Studi kasus ini mengecewakan, karena tanpa harus menemukan kembali roda ICA
dan ILO bisa menangkap kesempatan untuk bekerja sama dengan mitra pembangunan
lain dan pemerintah daerah untuk membangun kembali masyarakat lokal miskin di
Timor Leste melalui model terbukti SHG, organisasi buruh dan Koperasi .
Kolaborasi di tingkat akar rumput adalah sama pentingnya dengan kerjasama
antara badan-badan pembangunan internasional menangani isu-isu makro.

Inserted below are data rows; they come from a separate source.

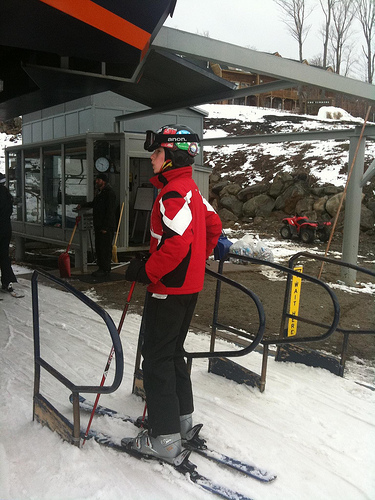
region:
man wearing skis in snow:
[33, 90, 294, 498]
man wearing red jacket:
[116, 154, 237, 293]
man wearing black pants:
[118, 271, 217, 441]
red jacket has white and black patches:
[136, 151, 221, 290]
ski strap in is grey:
[49, 352, 272, 499]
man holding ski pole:
[68, 240, 172, 447]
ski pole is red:
[75, 219, 173, 450]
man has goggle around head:
[133, 111, 202, 175]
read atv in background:
[185, 5, 365, 485]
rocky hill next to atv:
[187, 92, 373, 277]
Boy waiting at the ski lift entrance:
[118, 120, 224, 471]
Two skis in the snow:
[68, 390, 278, 498]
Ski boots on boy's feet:
[122, 409, 194, 468]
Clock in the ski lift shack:
[94, 154, 111, 174]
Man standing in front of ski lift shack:
[74, 169, 117, 278]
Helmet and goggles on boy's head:
[146, 121, 201, 159]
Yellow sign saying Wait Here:
[286, 263, 304, 336]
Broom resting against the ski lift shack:
[108, 201, 126, 264]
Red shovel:
[58, 213, 80, 277]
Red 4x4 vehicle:
[277, 210, 333, 244]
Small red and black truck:
[280, 205, 329, 243]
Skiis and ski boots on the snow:
[70, 388, 275, 498]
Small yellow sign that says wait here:
[285, 265, 305, 338]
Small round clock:
[92, 151, 112, 174]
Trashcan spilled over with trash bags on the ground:
[215, 229, 277, 264]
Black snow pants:
[142, 294, 194, 437]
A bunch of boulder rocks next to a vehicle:
[213, 171, 374, 244]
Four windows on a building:
[6, 140, 87, 231]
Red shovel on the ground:
[56, 215, 81, 287]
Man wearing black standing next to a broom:
[85, 173, 125, 281]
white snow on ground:
[315, 375, 331, 402]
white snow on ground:
[266, 392, 283, 402]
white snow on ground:
[221, 409, 237, 424]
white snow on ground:
[36, 475, 66, 491]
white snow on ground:
[128, 470, 153, 485]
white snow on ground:
[277, 416, 304, 441]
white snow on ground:
[285, 446, 301, 473]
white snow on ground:
[219, 378, 241, 397]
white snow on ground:
[23, 400, 64, 429]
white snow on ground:
[48, 447, 103, 486]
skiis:
[97, 429, 122, 447]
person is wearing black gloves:
[127, 259, 144, 283]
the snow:
[272, 414, 329, 456]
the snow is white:
[284, 389, 333, 446]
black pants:
[147, 343, 171, 408]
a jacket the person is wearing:
[151, 181, 213, 292]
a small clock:
[94, 154, 117, 172]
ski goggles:
[138, 129, 157, 147]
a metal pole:
[343, 210, 361, 260]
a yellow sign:
[293, 276, 302, 314]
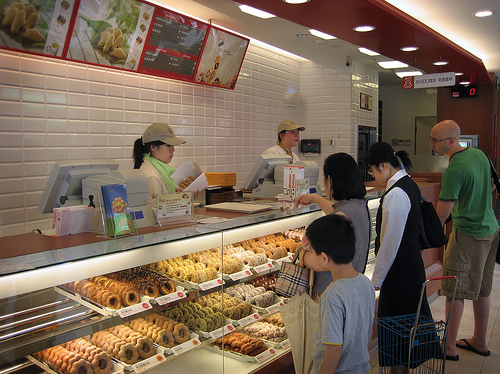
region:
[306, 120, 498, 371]
people standing in front of a doughnut display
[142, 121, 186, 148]
woman wearing a cap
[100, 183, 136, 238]
colorful pamphlet on a counter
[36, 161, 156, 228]
a cash register behind a counter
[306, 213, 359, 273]
a boy with black hair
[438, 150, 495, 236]
man wearing a green shirt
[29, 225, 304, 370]
a selection of doughnuts in a window display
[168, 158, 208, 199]
a woman holding a white box of doughnuts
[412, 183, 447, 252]
woman holding a black purse on her shoulder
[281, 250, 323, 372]
woman holding an umbrella on her wrist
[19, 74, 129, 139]
the wall is tiled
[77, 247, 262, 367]
the pastries in the display case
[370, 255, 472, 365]
the cart behind the woman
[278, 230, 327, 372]
the woman with the umbrella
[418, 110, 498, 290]
the man wearing glasses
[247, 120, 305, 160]
the woman at the cash register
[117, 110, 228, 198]
the woman holding pastries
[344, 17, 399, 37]
the lights on the ceiling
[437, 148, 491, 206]
the man wearing green t shirt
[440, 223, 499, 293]
the man wearing cargo shorts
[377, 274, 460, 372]
small metal cart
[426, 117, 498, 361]
man in green t-shirt leaning forward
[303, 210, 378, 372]
boy in grey shirt looking into display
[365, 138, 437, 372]
woman dressed in black and white looking down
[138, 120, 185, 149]
brown hat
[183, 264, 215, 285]
row of doughnuts in display case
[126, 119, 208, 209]
girl holding white box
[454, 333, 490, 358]
black flip flop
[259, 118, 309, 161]
girl in brown hat helping customer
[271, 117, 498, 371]
group of people standing in front of display case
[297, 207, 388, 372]
A boy wearing a grey shirt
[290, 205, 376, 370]
A boy staring at pastries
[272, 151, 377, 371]
A woman with a white/pink/blue purse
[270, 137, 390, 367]
A woman ordering a pastry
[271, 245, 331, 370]
A closed yellow umbrella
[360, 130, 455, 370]
A woman wearing glasses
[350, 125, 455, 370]
A woman with a black purse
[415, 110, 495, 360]
A man wearing a green shirt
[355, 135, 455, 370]
A woman wearing a black dress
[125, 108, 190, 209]
A woman wearing a tan cap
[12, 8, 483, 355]
customers and staff at doughnut shop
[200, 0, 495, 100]
lights on brown elevated panel on white ceiling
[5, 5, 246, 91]
pictures and menu on elevated red sign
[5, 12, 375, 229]
shiny white tiles covering wall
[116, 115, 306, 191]
women in tan caps working behind counter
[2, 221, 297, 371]
display case with doughnuts in different shapes and colors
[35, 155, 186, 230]
pamphlets and signs in front of cashier screen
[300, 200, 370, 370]
boy looking into display case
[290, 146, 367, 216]
woman with finger pointing from top of cabinet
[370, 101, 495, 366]
man leaning toward woman behind cart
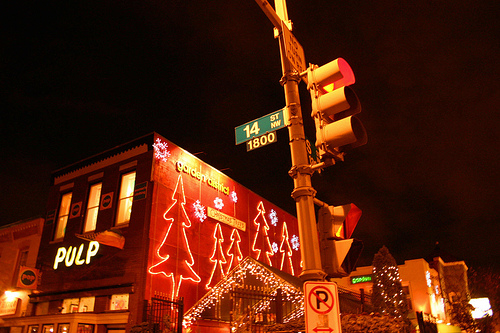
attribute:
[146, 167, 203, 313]
lights — christmas tree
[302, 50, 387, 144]
light — red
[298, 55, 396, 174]
light — yellow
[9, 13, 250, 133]
sky — dark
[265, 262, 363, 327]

Mengurangi
kemiskinan memerlukan penciptaan pertumbuhan dan dinamika di tingkat masyarakat
miskin itu sendiri, di mana mereka dapat mengambil inisiatif mereka sendiri dan
memperbaiki situasi mereka sendiri. Pengentasan kemiskinan bukan hanya
mendukung satu arah dari pertumbuhan ekonomi kepada orang-orang yang kurang
beruntung, tetapi juga merupakan faktor penting yang meletakkan sebuah lapangan
bermain yang relatif tingkat untuk pembangunan, menyediakan tenaga kerja
tambahan yang melimpah, dan memastikan stabilitas di "take-off"
periode.
ICA ROAP dan ILO merupakan mitra alami untuk meyakinkan pemerintah dan
lembaga-lembaga multilateral lainnya tentang keharusan dari pendekatan bottom
up. Tapi pemerintah harus menciptakan lingkungan kebijakan yang kondusif bagi
koperasi untuk dapat melakukannya. Dalam beberapa kasus, seperti di Indonesia,
benchmark tambahan harus dibuat untuk memastikan kepatuhan hukum dan penegakan
untuk co-op pejabat dan pemimpin. Organisasi seperti ICA dan ILO bisa menjadi
agen perubahan untuk memastikan bahwa dukungan eksternal adalah pelengkap saja
dan bahwa dana benar-benar mencapai miskin penerima manfaat.